Spirit of The Times - Theatre Writing

Theatre Writing

The early Spirit covered goings on at all of New York's playhouses. Jacksonian entertainment was stratiying by class, however, and the Spirit quickly relegated most of its coverage to the Park Theatre. Any coverage of the Bowery or Chatham Garden theatres was negative from about 1832 on. Porter wrote in 1840 that the "Bowery, . . . is to be transmogrified into a Circus shortly, the 'Bowery boys' having lost their taste for the illegitimate drama, and they never had any other." He visited the Bowery on a few other occasions, and his reviews on it are full of mockery and derision:

By reasonable computation there were about 300 persons on the stage and wings alone—soldiers in fatigue dresses—officers with side arms—a few jolly tars, and a number of "apple-munching urchins." The scene was indescribably ludicrous. Booth played in his best style, and was really anxious to make a hit, but the confusion incidental to such a crowd on the stage, occasioned constant and most humorous interruptions. It was every thing or any thing, but a tragedy. In the scene with Lady Anne, a scene so much admired for its address, the gallery spectators amused themselves by throwing pennies and silver pieces on the stage, which occasioned an immense scramble among the boys, and they frequently ran between King Richard and Lady Anne, to snatch a stray copper. In the tent scene, so solemn and so impressive, several curious amateurs went up to the table, took up the crown, poised the heavy sword, and examined all the regalia with great care, while Richard was in agony from the terrible dream; and when the scene changed, discovering the ghosts of King Henry, Lady Anne and children, it was difficult to select them from the crowd who thrust their faces and persons among the Royal shadows.

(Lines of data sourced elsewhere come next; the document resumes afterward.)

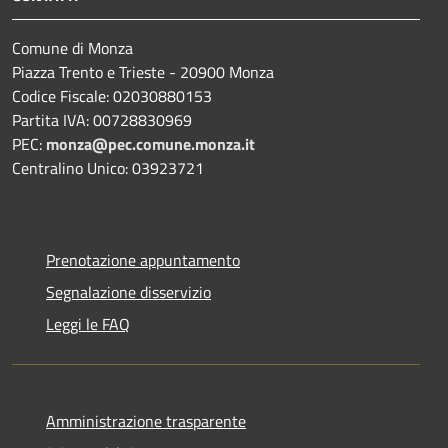
Comune di Monza
Piazza Trento e Trieste - 20900 Monza
Codice Fiscale: 02030880153
Partita IVA: 00728830969
PEC:
monza@pec.comune.monza.it
Centralino Unico: 03923721
Prenotazione appuntamento
Segnalazione disservizio
Leggi le FAQ
Amministrazione trasparente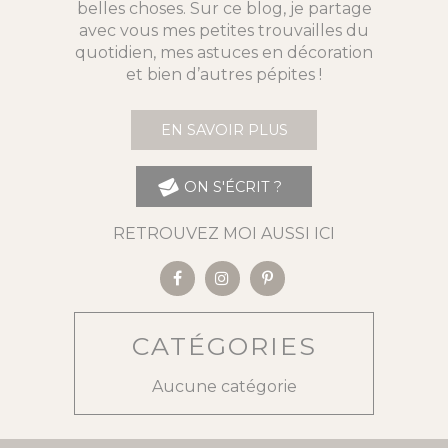
belles choses. Sur ce blog, je partage
avec vous mes petites trouvailles du
quotidien, mes astuces en décoration
et bien d’autres pépites !
EN SAVOIR PLUS
ON S'ÉCRIT ?
RETROUVEZ MOI AUSSI ICI
CATÉGORIES
Aucune catégorie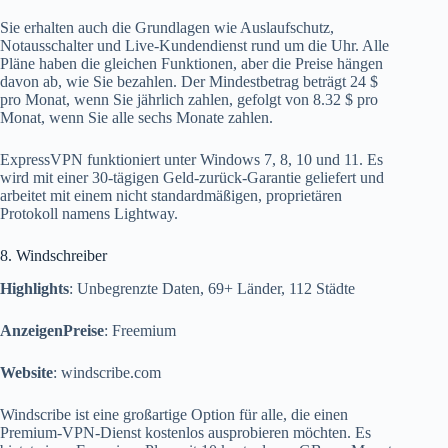
Sie erhalten auch die Grundlagen wie Auslaufschutz,
Notausschalter und Live-Kundendienst rund um die Uhr. Alle
Pläne haben die gleichen Funktionen, aber die Preise hängen
davon ab, wie Sie bezahlen. Der Mindestbetrag beträgt 24 $
pro Monat, wenn Sie jährlich zahlen, gefolgt von 8.32 $ pro
Monat, wenn Sie alle sechs Monate zahlen.
ExpressVPN funktioniert unter Windows 7, 8, 10 und 11. Es
wird mit einer 30-tägigen Geld-zurück-Garantie geliefert und
arbeitet mit einem nicht standardmäßigen, proprietären
Protokoll namens Lightway.
8. Windschreiber
Highlights
: Unbegrenzte Daten, 69+ Länder, 112 Städte
AnzeigenPreise
: Freemium
Website
: windscribe.com
Windscribe ist eine großartige Option für alle, die einen
Premium-VPN-Dienst kostenlos ausprobieren möchten. Es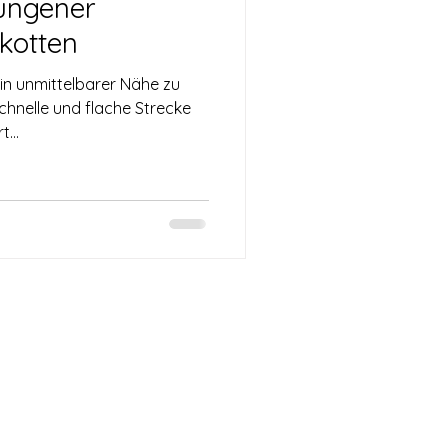
lungener
zkotten
 in unmittelbarer Nähe zu
chnelle und flache Strecke
...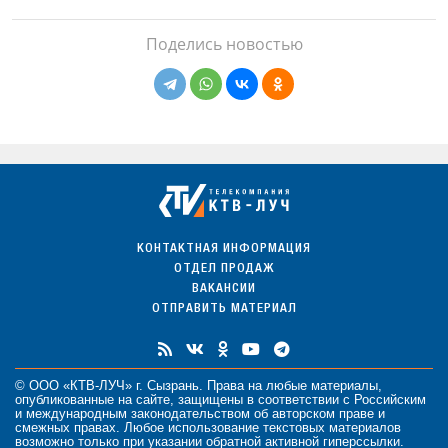
Поделись новостью
КОНТАКТНАЯ ИНФОРМАЦИЯ
ОТДЕЛ ПРОДАЖ
ВАКАНСИИ
ОТПРАВИТЬ МАТЕРИАЛ
© ООО «КТВ-ЛУЧ» г. Сызрань. Права на любые
материалы
,
опубликованные на сайте, защищены в соответствии с Российским
и международным законодательством об авторском праве и
смежных правах. Любое использование текстовых материалов
возможно только при указании обратной активной гиперссылки.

The Battle of Bosworth Field capped the climax—the audience mingled with the soldiers and raced across the stage, to the shouts of the people, the roll of the drums and the bellowing of the trumpets; and when the fight between Richard and Richmond came on, they made a ring round the combattants to see fair play, and kept them at if for nearly a quarter of an hour by "Shrewsberry clock."